◆ Entries shown:

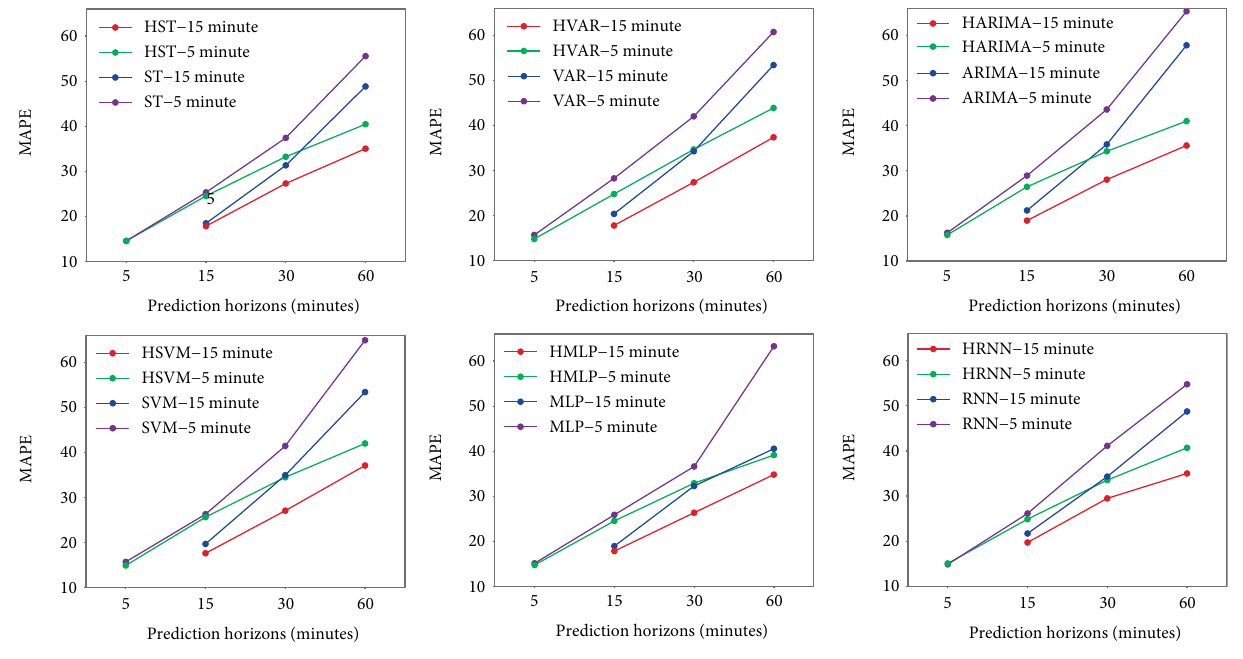
Figure 7: The MAPE values of models for different horizons and aggregation levels in peak hours on station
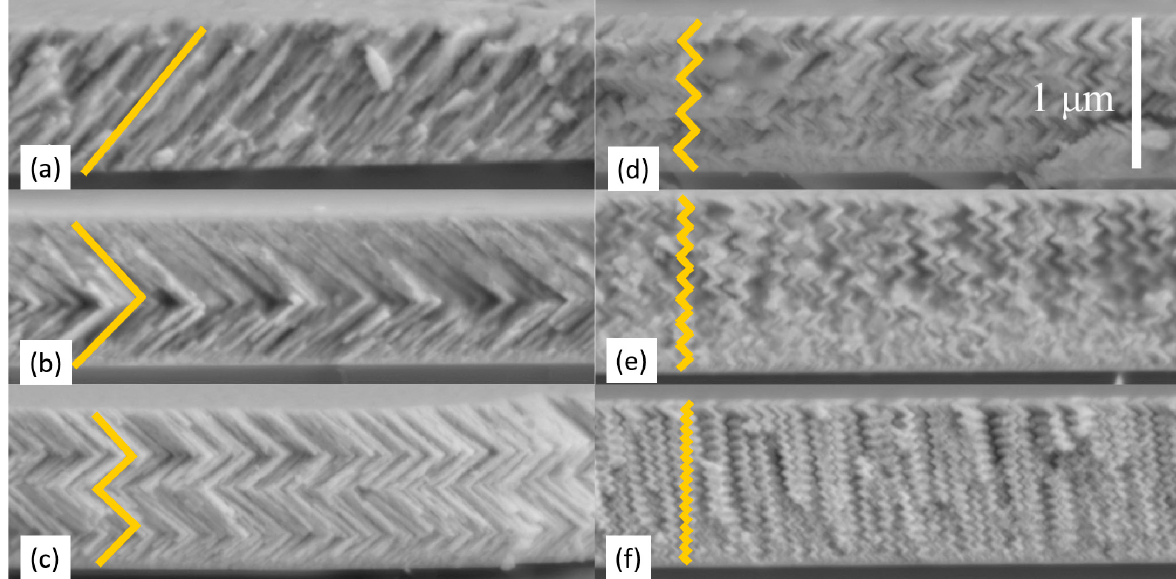
Figure 2. Cross-section views of WO 3 thin films 1 µ m thick exhibiting a zigzag structure. Films were sputter-deposited on (100) Si wafer with a tilt angle α = 80 ◦ and a duty cycle dc = 80% of the pulsing period P . The number of zigzags N was systematically increased: ( a ) 1/2, ( b ) 1, ( c ) 2, ( d ) 4, ( e ) 8, and ( f ) 16. The scale is the same for all pictures.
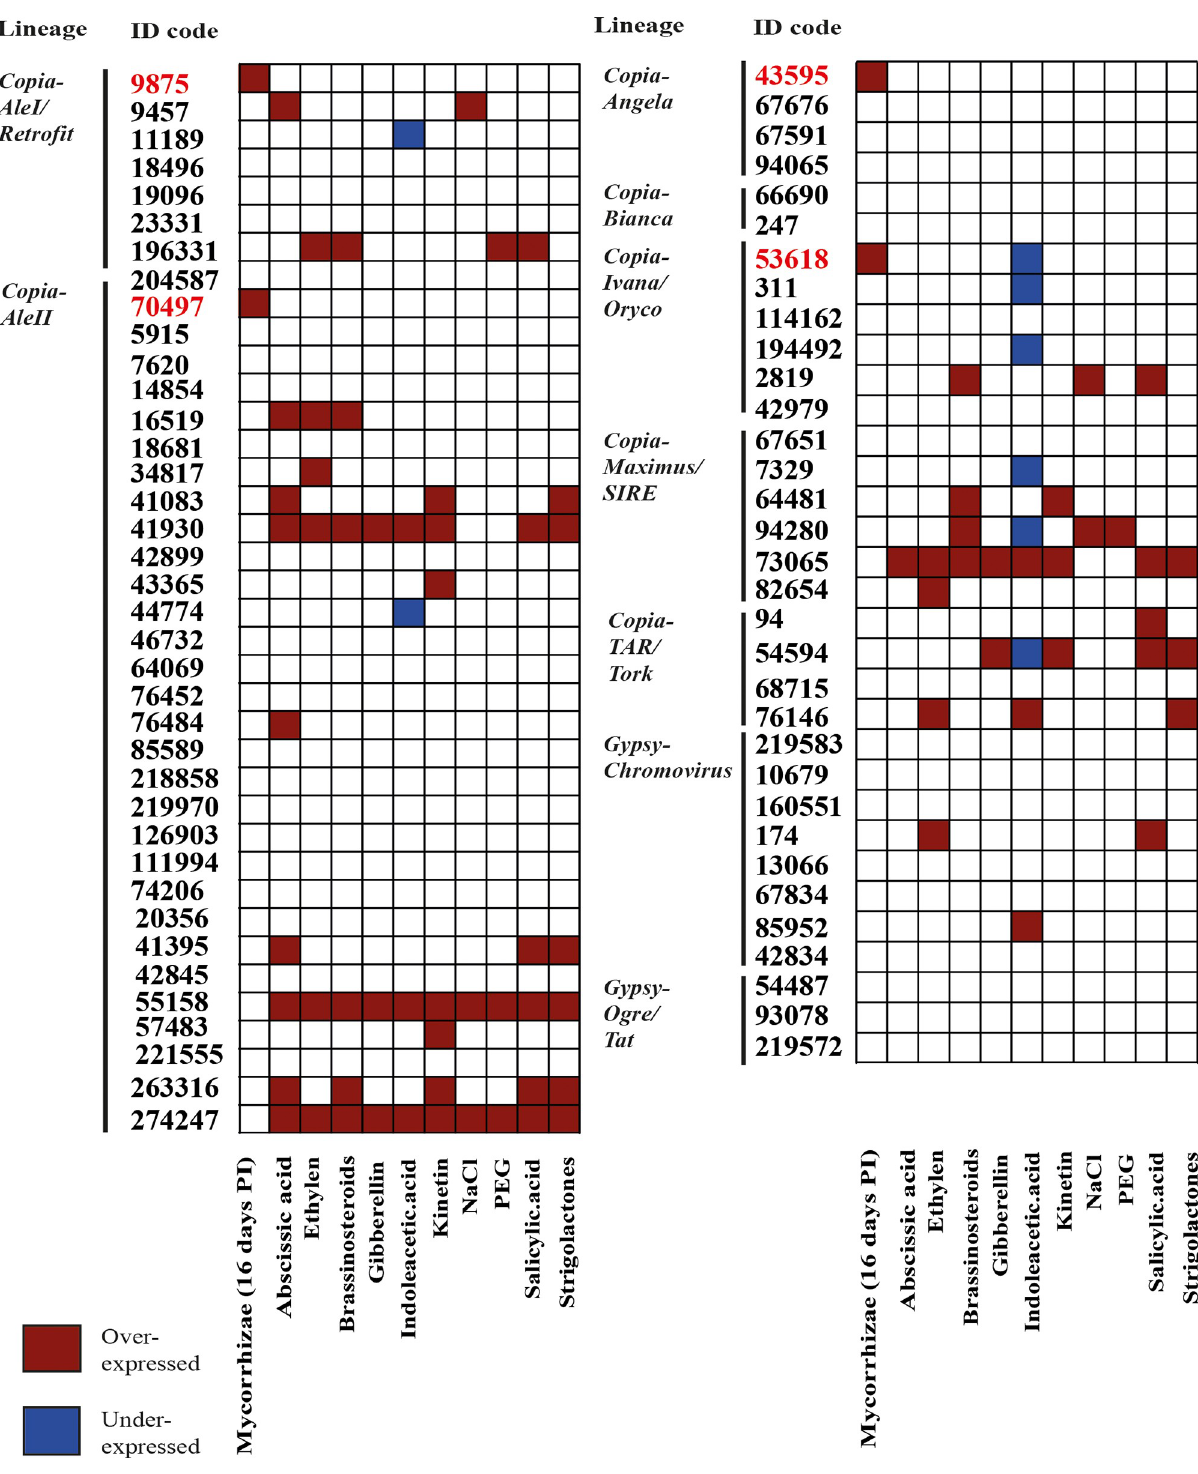
Fig 6. Differential expression of reverse transcriptase (RT)-encoding sequences after different treatments of Helianthus annuus plants. Analysis was performed only on expressed sequences. Libraries from cDNA of mycorrhizal roots and their controls were prepared during this study; the other libraries [45] were collected from the public database (see the materials and methods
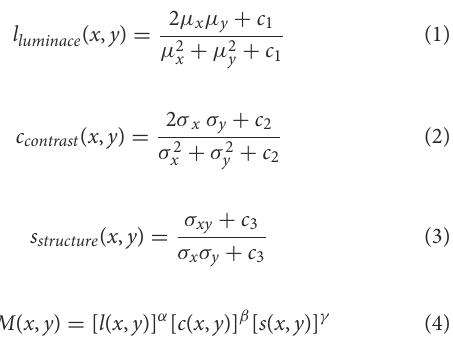
comparison measurements are luminance, contrast, and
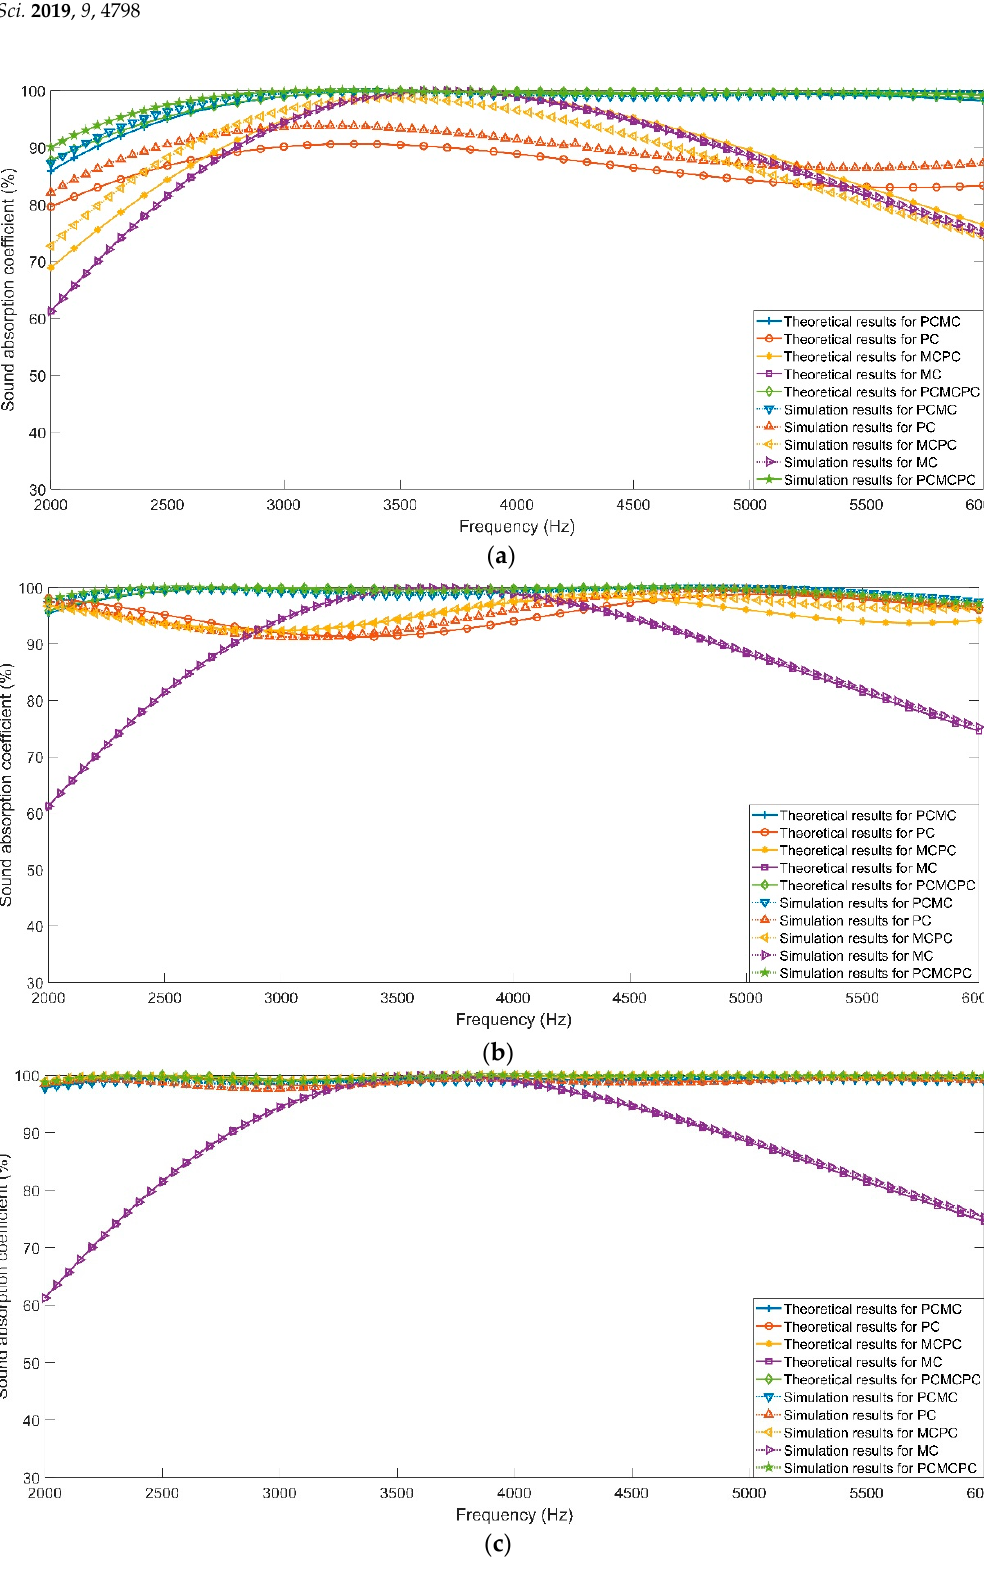
Figure 6. Comparison of the sound absorption coe ffi cient in theory and that obtained by simulation. ( a ) Composite structures with limited total thickness 30 mm corresponding to parameters in Table 3; ( b ) composite structures with limited total thickness 50 mm corresponding to parameters in Table 4; ( c ) composite structures with limited total thickness 100 mm corresponding to parameters in Table 5.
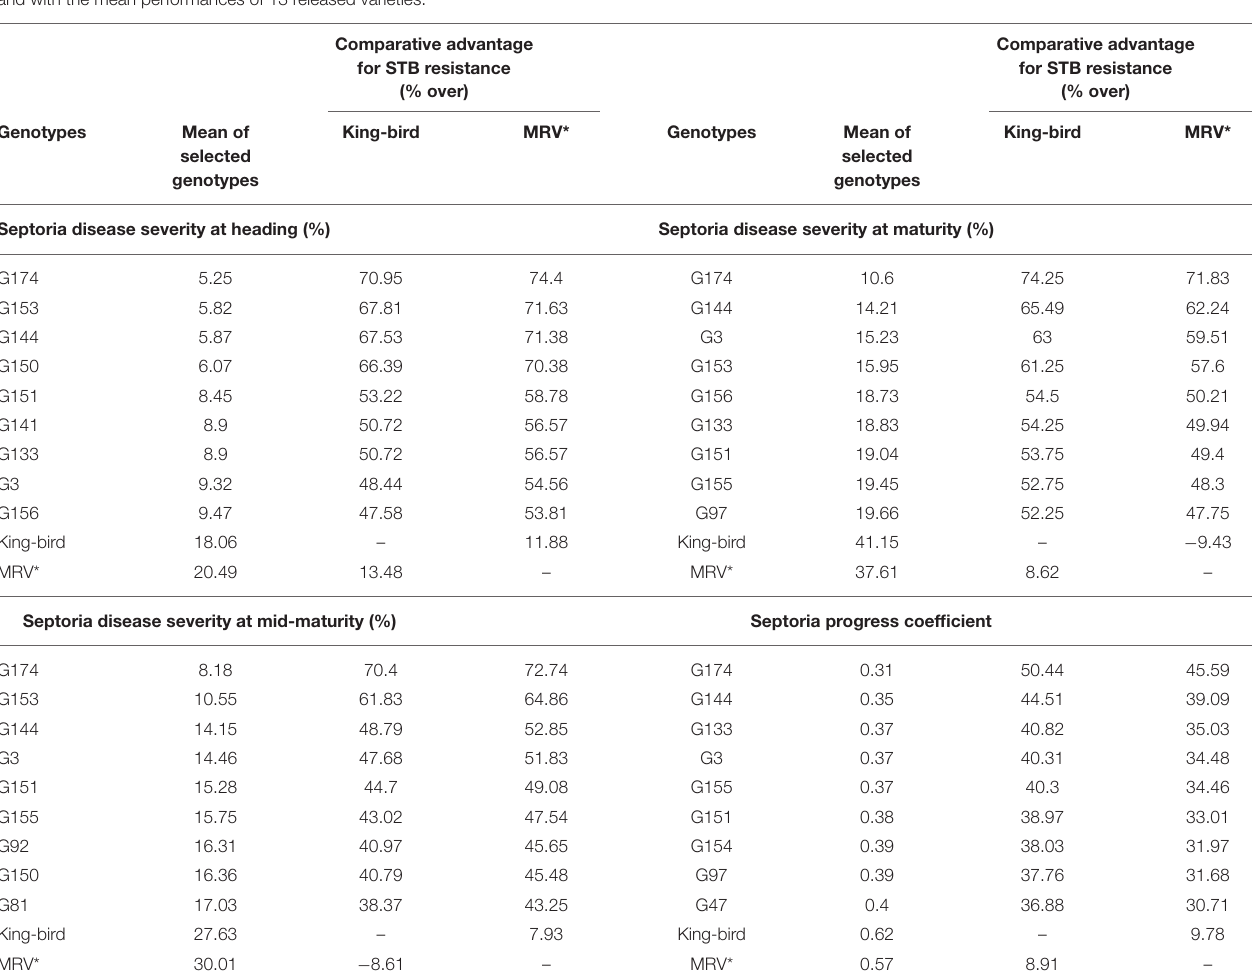
TABLE 5 | Comparison of the mean performances of 5% of the genotypes selected for Septoria tritici blotch (STB) resistance with King-bird, a recently released variety, and with the mean performances of 13 released varieties.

◆ Your objective: Leaving the pictures out, give back each line above exactly.

◆ Completed task:
Figure 7: The MAPE values of models for different horizons and aggregation levels in peak hours on station
Figure 2. Cross-section views of WO 3 thin films 1 µ m thick exhibiting a zigzag structure. Films were sputter-deposited on (100) Si wafer with a tilt angle α = 80 ◦ and a duty cycle dc = 80% of the pulsing period P . The number of zigzags N was systematically increased: ( a ) 1/2, ( b ) 1, ( c ) 2, ( d ) 4, ( e ) 8, and ( f ) 16. The scale is the same for all pictures.
Fig 6. Differential expression of reverse transcriptase (RT)-encoding sequences after different treatments of Helianthus annuus plants. Analysis was performed only on expressed sequences. Libraries from cDNA of mycorrhizal roots and their controls were prepared during this study; the other libraries [45] were collected from the public database (see the materials and methods
comparison measurements are luminance, contrast, and
Figure 6. Comparison of the sound absorption coe ffi cient in theory and that obtained by simulation. ( a ) Composite structures with limited total thickness 30 mm corresponding to parameters in Table 3; ( b ) composite structures with limited total thickness 50 mm corresponding to parameters in Table 4; ( c ) composite structures with limited total thickness 100 mm corresponding to parameters in Table 5.
TABLE 5 | Comparison of the mean performances of 5% of the genotypes selected for Septoria tritici blotch (STB) resistance with King-bird, a recently released variety, and with the mean performances of 13 released varieties.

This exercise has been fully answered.